Last month, the agency said corn oil manufacturers could claim that their product might reduce the risk of heart disease, even while acknowledging that there is little scientific evidence to support the link. Called a "qualified health claim," these bragging rights raised more than a few eyebrows among nutritionists.
"It's hilarious," says Marion Nestle, professor of nutrition at New York University. "They get funnier and funnier. This one is at the far end of hilarity."
Like Nestle, many nutrition experts say qualified claims can confuse consumers, who may assume the science is more definitive than it actually is. "I worry about these qualified health claims," says Susan Roberts, a professor of nutrition at Tufts University in Boston. "I worry, agonize and don't honestly know the right answer to this general big issue."
Before 2002, the FDA only allowed "unqualified health claims" for food. Such claims require so-called significant scientific agreement -- a general consensus among experts who have considered all publicly available scientific evidence and decided that the claim is valid.
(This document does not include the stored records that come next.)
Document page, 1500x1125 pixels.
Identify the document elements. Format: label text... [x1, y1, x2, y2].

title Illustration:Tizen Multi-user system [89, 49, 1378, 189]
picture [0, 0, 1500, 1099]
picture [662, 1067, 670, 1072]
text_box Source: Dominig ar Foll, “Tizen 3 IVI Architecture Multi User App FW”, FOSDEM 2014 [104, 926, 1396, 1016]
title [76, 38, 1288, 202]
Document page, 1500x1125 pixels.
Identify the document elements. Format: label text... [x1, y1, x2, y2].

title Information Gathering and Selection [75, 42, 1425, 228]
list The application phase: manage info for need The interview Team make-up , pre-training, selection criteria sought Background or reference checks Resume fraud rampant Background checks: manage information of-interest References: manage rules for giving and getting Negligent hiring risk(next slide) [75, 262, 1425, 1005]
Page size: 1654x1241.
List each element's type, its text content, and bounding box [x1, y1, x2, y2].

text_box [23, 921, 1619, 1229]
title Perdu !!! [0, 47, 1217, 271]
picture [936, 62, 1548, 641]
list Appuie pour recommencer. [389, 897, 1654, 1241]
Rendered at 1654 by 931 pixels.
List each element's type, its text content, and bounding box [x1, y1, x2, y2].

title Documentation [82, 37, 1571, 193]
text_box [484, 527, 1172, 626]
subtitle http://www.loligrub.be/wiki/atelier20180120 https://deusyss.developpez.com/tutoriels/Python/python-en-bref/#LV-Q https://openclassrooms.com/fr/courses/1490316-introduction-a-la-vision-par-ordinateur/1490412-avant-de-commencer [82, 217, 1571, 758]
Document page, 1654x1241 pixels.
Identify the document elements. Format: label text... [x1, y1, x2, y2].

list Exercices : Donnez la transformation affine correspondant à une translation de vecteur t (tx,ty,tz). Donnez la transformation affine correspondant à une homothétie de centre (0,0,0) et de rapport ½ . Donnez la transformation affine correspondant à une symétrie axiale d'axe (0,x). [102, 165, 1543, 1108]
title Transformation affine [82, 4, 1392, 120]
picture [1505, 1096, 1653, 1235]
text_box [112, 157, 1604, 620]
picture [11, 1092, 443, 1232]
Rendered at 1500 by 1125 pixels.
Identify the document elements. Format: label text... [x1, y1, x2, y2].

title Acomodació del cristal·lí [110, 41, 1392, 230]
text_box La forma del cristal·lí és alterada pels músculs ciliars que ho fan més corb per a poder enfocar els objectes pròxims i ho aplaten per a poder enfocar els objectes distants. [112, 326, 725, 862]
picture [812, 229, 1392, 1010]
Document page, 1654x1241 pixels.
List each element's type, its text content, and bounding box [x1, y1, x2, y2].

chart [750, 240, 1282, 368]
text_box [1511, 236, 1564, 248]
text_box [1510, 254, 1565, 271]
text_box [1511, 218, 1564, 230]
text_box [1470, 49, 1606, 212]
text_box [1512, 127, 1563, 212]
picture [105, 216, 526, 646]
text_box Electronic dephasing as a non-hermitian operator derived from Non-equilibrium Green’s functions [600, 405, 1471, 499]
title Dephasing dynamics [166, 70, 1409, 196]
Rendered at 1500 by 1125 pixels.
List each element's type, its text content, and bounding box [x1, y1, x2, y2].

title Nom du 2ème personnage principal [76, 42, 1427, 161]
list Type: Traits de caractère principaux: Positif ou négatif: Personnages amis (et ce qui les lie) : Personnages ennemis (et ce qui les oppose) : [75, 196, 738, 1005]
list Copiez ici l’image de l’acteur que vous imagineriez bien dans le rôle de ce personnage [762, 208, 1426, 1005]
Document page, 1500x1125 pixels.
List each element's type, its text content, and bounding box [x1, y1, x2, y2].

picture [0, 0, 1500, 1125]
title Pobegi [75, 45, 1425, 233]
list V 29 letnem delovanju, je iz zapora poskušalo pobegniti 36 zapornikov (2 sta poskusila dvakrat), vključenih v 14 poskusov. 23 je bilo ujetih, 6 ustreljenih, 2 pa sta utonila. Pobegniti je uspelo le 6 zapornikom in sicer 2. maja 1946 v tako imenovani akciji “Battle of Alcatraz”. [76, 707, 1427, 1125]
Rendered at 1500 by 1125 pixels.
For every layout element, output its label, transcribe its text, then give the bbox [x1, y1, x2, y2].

As the name implies, unqualified claims can be stated plainly, without qualification, on packaging and in marketing. Here is the claim for low-sodium foods, for example: "Diets low in sodium may reduce the risk of high blood pressure, a disease associated with many factors."
A qualified claim does not require significant scientific agreement. But it does require a qualifying statement -- or disclaimer -- describing how strong the supporting evidence is thought to be.
The strongest of such statements is: "Although there is scientific evidence supporting the claim, the evidence is not conclusive." The mid-level statement is: "Some scientific evidence suggests.... However, FDA has determined that this evidence is limited and not conclusive." And the weakest statement is: "Very limited and preliminary scientific research suggests.... FDA concludes that there is little scientific evidence supporting this claim."
The FDA determined that the corn oil claim has the weakest level of supporting evidence.
The agency says the broader allowances for qualified claims give Americans more information than they would have if only unqualified claims -- with their hard-to-meet requirements -- were allowed. And the agency believes that the qualifying statements should keep consumers from being misled.
But Bruce Silverglade, legal director for the Center for Science in the Public Interest, suspects that the looser standards do more harm than good. "It's almost disingenuous of a public health agency to authorize claims that are unlikely to be true," he says.
He disputes the agency's assertion that the qualifying statements it requires will prevent the claims from causing any harm. He says consumers don't understand these disclaimers and cites an FDA study, released in 2005, which found exactly that. A second study is ongoing.
The corn oil claim that manufacturers are now allowed to make reads:
"Very limited and preliminary scientific evidence suggests that eating about 1 tablespoon (16 grams) of corn oil daily may reduce the risk of heart disease due to the unsaturated fat content in corn oil. FDA concludes that there is little scientific evidence supporting this claim. To achieve this possible benefit, corn oil is to replace a similar amount of saturated fat and not increase the total number of calories you eat in a day. One serving of this product contains [x] grams of corn oil."
This is similar to qualified claims that were allowed for olive oil in 2004 and for canola oil in 2006. But in both those cases, the scientific evidence was described as "limited and not conclusive," instead of the even less confident "very limited and preliminary."
Nestle calls "very limited" an enormous red flag.
Like olive and canola, corn oil consists mainly of unsaturated fats, and the health claim says any possible benefits will come only if it's substituted for a similar amount of saturated fats, which are associated with more health risks. There would be no benefit -- and, most likely, just the opposite -- from adding more fat, and more calories, to your diet.
To support the corn oil claim, the FDA found only three relevant studies, all small (12 to 27 subjects in each), comparing a diet containing corn oil with a diet high in saturated fats. Two of these studies found that corn oil reduced cholesterol levels, but the third study did not.